Task goal: Please return every line of the records below that holds the word "loading".

Input:
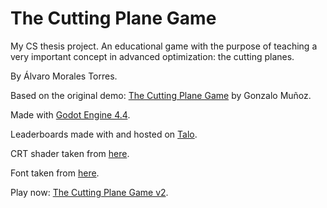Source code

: # The Cutting Plane Game

My CS thesis project. An educational game with the purpose of teaching a very important concept in advanced optimization: the cutting planes.

By Álvaro Morales Torres.

Based on the original demo: [The Cutting Plane Game](https://gonzalomunoz.org/the-cutting-plane-game/) by Gonzalo Muñoz.

Made with [Godot Engine 4.4](https://godotengine.org).

Leaderboards made with and hosted on [Talo](https://trytalo.com/).

CRT shader taken from [here](https://godotshaders.com/shader/lightweight-crt-effect/).

Font taken from [here](https://www.fontspace.com/sebastian-gothic-nbp-font-f16160).

Play now: [The Cutting Plane Game v2](https://bigkwii.github.io/cutting-plane-game-2-web-test/).
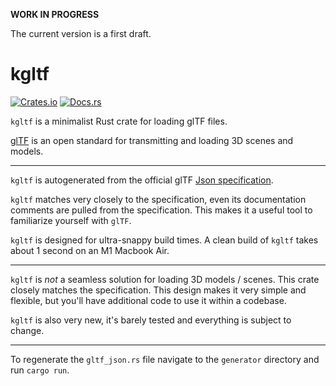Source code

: **WORK IN PROGRESS** 

The current version is a first draft.

# kgltf
[![Crates.io](https://img.shields.io/crates/v/kgltf.svg)](https://crates.io/crates/kgltf)
[![Docs.rs](https://docs.rs/kgltf/badge.svg)](https://docs.rs/kgltf)


`kgltf` is a minimalist Rust crate for loading glTF files.

[glTF](https://www.khronos.org/gltf/) is an open standard for transmitting and loading 3D scenes and models.

--- 

 `kgltf` is autogenerated from the official glTF [Json specification](https://github.com/KhronosGroup/glTF/tree/master/specification/2.0). 

`kgltf` matches very closely to the specification, even its documentation comments are pulled from the specification. This makes it a useful tool to familiarize yourself with `glTF`.

`kgltf` is designed for ultra-snappy build times. A clean build of `kgltf` takes about 1 second on an M1 Macbook Air.

---

`kgltf` is *not* a seamless solution for loading 3D models / scenes. This crate closely matches the specification. This design makes it very simple and flexible, but you'll have additional code to use it within a codebase.

`kgltf` is also very new, it's barely tested and everything is subject to change.

---

To regenerate the `gltf_json.rs` file navigate to the `generator` directory and run `cargo run`.

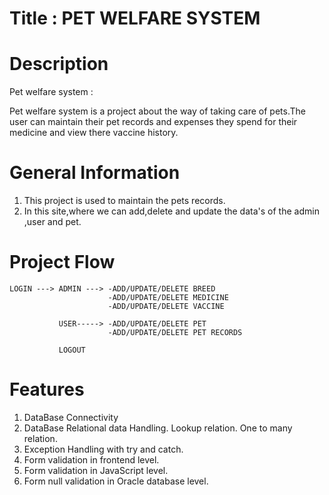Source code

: # Title : PET WELFARE SYSTEM


# Description

Pet welfare system :

Pet welfare system is a project about the way of taking care of pets.The user can maintain their pet records and expenses they spend for their medicine and view there vaccine history.

# General Information

1. This project is used to maintain the pets records.
2. In this site,where we can add,delete and update the data's of the admin ,user and pet.

# Project Flow

	LOGIN ---> ADMIN ---> -ADD/UPDATE/DELETE BREED
						  -ADD/UPDATE/DELETE MEDICINE
						  -ADD/UPDATE/DELETE VACCINE
						  
			   USER-----> -ADD/UPDATE/DELETE PET
						  -ADD/UPDATE/DELETE PET RECORDS
						  
			   LOGOUT
			   
# Features

1. DataBase Connectivity
2. DataBase Relational data Handling.
    Lookup relation.
    One to many relation.
3. Exception Handling with try and catch.
4. Form validation in frontend level.
5. Form validation in JavaScript level.
6. Form null validation in Oracle database level.

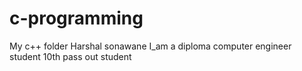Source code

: # c-programming
My c++ folder
Harshal sonawane
I_am a diploma computer engineer student
10th pass out student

Answer to this problem:
`kgltf` is a minimalist Rust crate for loading glTF files.
[glTF](https://www.khronos.org/gltf/) is an open standard for transmitting and loading 3D scenes and models.
`kgltf` is *not* a seamless solution for loading 3D models / scenes. This crate closely matches the specification. This design makes it very simple and flexible, but you'll have additional code to use it within a codebase.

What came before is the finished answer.